The items that have a found owner are mailed back free of charge by the airport.
"We try to return as much as possible," Lund said. "It doesn't belong to us."
Lost, not forgotten
But there are some items that are not easily returned, such as the ornately decorated urn left behind in an airport lounge.
The clerks scratched their heads over who to call and what to do with the remains.
They couldn't give them away. They couldn't throw them away.
After the health department declined to get involved, Hamner called the coroner, who finally came to deal with the unknown person.
"That was the hardest one," Hamner said.
Some lost-and-found inventory tugs at the heart strings.
Animals have been abandoned at the gate when families realize too late that Fluffy or Spot is too big to be carried on the plane and it's too late for the pet to be checked as luggage.
A worried kitten, cage and all, was delivered to the lost and found last year.
No one really knew what to do with the scrawny feline. A clerk made the decision to expand her own family by one.
"His name is Guido now," Lund said.
Endangered species have also made their way to the lost and found. A live desert tortoise was confiscated from a passenger attempting to smuggle the animal onto the plane.
The Humane Society doesn't handle endangered species because of laws barring anyone from removing them from their natural habitat in the first place. The clerks again were stumped, but eventually tracked down the Desert Tortoise Association to take care of the problem.
"You have to have a little bit of Sherlock Holmes in you to work here," Hamner said. "It's a lot of phone work."
What forgetful tourists don't seem to know is that the lost and found is looking for the owners of its inventory.
"We want to return these items, but the owners don't know to look for us," Hamner said. "If that wasn't the case, we wouldn't have as much as we do back there."
Despite their efforts, many items go unclaimed.
If an item is not claimed after 30 days, the person who turned it in has 10 more days to claim the item.
After that the items are auctioned off once a month and the proceeds are given to a local charity.
Secret passages
The lost and found at McCarran doesn't receive a lot of illegal substances, Hamner said. But when a lost bag is found to contain drugs or drug paraphernalia, Metro Police are called.
The bag itself is usually kept at lost and found to be claimed by the owner.
One man recently called to retrieve his camera bag and was told by the clerks that Metro had his camera -- along with the illegal, organic plant matter crammed inside.
"He was afraid to come get the bag," Hamner said. "He thought he would be arrested. But no, we just wanted him to get his bag back. The police dealt with the drugs."
The X-ray and subsequent search of lost luggage doesn't always yield hidden surprises. Unwittingly, a bag with a significant amount of cocaine strapped to the inside of a zippered side pocket was sold at auction last month.
The person who bought the bag opened it on site and found the large packet of cocaine. The police, who attend each auction for reasons such as that, disposed of the drug.
Metro is very involved with McCarran's lost-and-found operation. The police routinely run an audit of the items and have found stolen electronic equipment, cameras and a bike. All were hot property left at the airport.

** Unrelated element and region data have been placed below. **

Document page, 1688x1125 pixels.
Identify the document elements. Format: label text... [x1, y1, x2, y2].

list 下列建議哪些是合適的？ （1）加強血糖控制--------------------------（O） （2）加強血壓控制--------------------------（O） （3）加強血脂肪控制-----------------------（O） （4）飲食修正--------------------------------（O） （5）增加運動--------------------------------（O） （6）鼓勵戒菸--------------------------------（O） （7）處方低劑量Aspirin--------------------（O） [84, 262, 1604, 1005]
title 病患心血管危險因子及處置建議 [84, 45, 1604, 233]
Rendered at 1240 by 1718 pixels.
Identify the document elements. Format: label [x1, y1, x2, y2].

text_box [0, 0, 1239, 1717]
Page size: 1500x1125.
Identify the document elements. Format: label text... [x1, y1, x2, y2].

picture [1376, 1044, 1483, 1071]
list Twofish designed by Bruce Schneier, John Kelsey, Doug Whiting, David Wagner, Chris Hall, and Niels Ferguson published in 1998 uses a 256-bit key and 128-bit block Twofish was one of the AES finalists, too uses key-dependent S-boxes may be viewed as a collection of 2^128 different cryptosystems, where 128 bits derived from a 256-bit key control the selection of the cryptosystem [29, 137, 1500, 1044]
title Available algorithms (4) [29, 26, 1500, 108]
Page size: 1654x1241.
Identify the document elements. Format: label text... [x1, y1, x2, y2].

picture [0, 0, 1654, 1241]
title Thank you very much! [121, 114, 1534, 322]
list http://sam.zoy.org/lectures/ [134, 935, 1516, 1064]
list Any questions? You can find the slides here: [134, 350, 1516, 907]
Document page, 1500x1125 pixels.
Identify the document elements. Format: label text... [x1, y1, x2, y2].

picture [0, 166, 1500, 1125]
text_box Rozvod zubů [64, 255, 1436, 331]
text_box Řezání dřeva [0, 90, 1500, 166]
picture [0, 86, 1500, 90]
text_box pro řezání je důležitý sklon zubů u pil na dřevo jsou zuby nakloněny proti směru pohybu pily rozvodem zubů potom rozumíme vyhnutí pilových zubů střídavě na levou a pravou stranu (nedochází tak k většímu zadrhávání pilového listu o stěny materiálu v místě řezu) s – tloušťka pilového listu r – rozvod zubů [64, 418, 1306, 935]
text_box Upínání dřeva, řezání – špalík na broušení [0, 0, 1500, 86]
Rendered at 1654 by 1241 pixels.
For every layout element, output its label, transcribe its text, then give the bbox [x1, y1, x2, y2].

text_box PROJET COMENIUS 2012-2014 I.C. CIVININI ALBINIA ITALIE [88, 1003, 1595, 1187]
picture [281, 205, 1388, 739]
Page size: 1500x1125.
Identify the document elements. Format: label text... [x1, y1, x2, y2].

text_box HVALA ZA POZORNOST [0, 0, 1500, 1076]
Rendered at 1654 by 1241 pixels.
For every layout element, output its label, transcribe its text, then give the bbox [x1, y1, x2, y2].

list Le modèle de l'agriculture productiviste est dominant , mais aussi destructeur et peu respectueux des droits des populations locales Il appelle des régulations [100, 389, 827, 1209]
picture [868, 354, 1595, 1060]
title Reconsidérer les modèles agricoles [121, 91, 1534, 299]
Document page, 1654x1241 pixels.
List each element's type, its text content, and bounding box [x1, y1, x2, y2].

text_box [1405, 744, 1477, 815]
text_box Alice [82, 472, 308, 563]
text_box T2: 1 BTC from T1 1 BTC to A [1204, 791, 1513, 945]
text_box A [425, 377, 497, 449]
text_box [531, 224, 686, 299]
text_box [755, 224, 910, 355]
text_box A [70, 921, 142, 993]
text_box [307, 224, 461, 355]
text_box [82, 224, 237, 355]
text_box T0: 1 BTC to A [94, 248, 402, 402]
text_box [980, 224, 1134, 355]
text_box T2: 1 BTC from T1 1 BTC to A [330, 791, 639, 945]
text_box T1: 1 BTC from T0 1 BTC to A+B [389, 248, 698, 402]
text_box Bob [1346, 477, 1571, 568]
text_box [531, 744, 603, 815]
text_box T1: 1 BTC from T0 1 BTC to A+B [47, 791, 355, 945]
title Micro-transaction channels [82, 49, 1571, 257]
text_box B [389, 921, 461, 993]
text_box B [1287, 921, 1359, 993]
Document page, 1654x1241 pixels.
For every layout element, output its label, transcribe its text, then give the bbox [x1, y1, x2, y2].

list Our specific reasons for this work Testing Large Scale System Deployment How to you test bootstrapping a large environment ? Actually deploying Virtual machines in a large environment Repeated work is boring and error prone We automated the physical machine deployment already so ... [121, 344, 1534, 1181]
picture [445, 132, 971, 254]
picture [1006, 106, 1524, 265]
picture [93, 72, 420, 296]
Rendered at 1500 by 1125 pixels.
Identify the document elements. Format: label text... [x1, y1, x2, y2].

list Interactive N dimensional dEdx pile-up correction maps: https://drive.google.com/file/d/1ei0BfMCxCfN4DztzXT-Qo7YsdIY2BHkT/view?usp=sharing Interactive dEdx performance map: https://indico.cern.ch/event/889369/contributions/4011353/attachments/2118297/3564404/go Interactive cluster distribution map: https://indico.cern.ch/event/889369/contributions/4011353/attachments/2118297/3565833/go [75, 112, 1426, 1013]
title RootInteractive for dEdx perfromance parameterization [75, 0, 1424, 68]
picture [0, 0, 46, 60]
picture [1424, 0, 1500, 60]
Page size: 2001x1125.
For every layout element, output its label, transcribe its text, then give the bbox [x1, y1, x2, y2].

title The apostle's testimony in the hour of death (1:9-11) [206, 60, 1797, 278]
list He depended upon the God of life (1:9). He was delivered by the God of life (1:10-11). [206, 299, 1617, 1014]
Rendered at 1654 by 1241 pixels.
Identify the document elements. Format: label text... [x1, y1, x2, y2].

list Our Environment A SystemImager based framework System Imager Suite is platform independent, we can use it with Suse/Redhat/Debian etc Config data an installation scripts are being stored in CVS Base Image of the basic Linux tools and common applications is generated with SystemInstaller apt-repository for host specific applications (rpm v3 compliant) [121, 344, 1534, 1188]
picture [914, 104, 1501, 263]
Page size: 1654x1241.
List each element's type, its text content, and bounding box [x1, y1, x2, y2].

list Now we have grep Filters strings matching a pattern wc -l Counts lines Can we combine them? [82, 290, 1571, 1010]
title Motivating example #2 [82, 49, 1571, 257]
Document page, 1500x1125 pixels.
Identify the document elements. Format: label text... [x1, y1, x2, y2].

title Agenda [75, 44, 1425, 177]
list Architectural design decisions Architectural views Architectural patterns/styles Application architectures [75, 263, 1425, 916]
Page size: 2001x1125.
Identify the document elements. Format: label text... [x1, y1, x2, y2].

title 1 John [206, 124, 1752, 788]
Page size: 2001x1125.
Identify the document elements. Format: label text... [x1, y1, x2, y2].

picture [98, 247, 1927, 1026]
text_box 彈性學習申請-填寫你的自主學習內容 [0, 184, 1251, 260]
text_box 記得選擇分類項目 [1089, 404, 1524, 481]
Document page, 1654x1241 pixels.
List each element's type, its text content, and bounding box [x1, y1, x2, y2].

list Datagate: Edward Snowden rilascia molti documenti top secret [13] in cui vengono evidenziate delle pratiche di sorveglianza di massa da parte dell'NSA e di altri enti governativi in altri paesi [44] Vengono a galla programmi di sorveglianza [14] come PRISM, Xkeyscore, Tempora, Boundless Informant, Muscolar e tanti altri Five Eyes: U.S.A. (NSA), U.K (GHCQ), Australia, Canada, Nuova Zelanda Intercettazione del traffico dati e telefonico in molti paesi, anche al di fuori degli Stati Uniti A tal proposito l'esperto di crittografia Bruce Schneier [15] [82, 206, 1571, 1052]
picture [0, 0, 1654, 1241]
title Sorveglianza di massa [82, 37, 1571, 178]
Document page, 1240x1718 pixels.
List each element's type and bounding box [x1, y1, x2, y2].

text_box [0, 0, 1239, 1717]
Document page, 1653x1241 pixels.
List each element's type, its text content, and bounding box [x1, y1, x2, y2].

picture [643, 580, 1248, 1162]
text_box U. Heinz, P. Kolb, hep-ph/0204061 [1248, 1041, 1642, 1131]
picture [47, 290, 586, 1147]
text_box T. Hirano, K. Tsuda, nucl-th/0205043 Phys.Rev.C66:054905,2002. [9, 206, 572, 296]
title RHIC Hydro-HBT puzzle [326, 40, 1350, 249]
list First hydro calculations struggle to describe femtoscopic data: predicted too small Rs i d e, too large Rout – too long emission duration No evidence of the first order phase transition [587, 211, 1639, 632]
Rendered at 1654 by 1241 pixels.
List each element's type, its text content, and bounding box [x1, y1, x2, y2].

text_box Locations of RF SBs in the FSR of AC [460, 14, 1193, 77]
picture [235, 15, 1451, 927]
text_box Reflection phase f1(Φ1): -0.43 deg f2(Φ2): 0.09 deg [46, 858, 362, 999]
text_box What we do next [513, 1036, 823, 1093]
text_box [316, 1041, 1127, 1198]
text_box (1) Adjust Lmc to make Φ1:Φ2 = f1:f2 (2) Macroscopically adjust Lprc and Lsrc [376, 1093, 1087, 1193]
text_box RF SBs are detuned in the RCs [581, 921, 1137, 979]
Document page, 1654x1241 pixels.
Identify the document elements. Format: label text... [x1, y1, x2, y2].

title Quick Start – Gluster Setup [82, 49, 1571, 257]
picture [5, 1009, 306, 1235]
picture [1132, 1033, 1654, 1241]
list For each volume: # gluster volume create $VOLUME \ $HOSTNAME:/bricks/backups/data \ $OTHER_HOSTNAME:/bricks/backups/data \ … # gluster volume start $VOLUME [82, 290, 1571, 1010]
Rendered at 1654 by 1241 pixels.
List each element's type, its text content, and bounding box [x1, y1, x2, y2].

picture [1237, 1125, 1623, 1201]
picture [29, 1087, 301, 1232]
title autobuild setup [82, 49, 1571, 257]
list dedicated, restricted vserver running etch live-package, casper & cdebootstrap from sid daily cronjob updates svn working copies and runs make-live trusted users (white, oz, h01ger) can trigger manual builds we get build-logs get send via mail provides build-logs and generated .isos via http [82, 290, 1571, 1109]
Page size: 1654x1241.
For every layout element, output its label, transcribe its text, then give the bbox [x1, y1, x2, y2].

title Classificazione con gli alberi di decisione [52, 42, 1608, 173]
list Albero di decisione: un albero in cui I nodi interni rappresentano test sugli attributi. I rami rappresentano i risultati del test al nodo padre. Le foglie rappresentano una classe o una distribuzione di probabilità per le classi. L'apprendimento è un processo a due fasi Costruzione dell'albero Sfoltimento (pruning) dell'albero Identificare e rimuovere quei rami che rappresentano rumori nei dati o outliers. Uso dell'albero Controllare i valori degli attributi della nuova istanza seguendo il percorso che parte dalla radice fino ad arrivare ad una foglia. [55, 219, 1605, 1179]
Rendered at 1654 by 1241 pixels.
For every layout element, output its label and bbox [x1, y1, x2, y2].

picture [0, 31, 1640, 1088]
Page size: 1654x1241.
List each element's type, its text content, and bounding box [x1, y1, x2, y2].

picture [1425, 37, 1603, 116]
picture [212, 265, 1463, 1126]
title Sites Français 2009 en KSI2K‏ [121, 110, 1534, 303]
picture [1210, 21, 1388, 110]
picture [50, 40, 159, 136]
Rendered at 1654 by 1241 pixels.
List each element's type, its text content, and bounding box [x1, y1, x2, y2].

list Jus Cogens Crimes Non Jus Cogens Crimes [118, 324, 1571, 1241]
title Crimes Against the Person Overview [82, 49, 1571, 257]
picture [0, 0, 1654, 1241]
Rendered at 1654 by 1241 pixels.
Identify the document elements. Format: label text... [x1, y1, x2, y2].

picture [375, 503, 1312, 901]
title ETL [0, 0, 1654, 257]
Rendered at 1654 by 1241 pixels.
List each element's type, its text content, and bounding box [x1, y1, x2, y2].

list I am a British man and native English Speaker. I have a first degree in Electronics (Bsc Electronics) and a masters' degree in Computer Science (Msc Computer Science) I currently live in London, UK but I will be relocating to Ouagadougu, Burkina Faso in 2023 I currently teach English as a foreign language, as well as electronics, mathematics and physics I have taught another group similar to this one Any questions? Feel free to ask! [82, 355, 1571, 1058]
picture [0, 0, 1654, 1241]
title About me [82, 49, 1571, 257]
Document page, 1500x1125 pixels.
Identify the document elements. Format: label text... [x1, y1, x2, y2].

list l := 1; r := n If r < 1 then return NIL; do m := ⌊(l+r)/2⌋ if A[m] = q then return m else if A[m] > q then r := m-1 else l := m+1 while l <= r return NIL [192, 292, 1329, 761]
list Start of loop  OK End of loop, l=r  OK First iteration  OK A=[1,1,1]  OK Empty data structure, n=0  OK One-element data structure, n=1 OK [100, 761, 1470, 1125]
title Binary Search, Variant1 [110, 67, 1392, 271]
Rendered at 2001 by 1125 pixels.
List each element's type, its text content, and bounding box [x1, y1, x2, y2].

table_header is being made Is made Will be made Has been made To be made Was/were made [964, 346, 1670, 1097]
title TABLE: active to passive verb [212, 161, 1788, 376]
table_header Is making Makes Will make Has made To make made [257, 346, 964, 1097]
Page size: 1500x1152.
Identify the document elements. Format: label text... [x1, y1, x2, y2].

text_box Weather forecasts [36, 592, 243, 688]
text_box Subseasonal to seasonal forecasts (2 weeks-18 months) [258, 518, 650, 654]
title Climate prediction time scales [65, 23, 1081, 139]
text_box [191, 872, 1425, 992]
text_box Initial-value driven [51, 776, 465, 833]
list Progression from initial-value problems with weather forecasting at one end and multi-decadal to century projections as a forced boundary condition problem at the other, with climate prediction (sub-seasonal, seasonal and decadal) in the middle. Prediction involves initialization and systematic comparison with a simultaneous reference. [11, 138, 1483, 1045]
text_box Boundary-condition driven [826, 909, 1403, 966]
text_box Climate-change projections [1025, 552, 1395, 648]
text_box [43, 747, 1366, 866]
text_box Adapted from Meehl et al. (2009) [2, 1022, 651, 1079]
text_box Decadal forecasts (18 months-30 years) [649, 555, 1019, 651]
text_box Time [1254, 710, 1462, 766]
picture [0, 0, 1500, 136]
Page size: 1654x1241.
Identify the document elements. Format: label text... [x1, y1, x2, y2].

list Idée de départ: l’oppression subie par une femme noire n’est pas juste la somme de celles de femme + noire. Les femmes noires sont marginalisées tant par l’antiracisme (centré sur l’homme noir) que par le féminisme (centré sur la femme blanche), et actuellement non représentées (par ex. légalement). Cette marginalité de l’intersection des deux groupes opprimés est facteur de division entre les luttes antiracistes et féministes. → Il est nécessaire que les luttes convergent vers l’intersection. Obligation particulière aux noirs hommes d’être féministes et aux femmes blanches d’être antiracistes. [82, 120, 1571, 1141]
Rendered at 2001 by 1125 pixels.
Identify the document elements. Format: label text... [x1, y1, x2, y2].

It is one of many checks and balances the lost and found has in place to ensure that items are returned to their rightful owners.
Ownership must be proven by describing the item and where it was left, or some other obvious clue that shows ownership of the article in question.
Recently a man came running up to the window claiming to have lost $2,500 in an envelope. Moments earlier someone had turned in an envelope with exactly $2,500 stuffed inside.
Something seemed fishy.
The clerks asked him where he had lost it, why he had it and how he could have lost such a large sum of money.
Frantic, he told them his mother had stashed the cash in his coat. He later wrapped the coat around his chilly toddler, who must have lost the bundle.
They called his mother to verify his story. After a lengthy conversation with his mother, the clerks reunited him with his money.
"We want to get the right thing to the right person," Hamner said. "It's our job."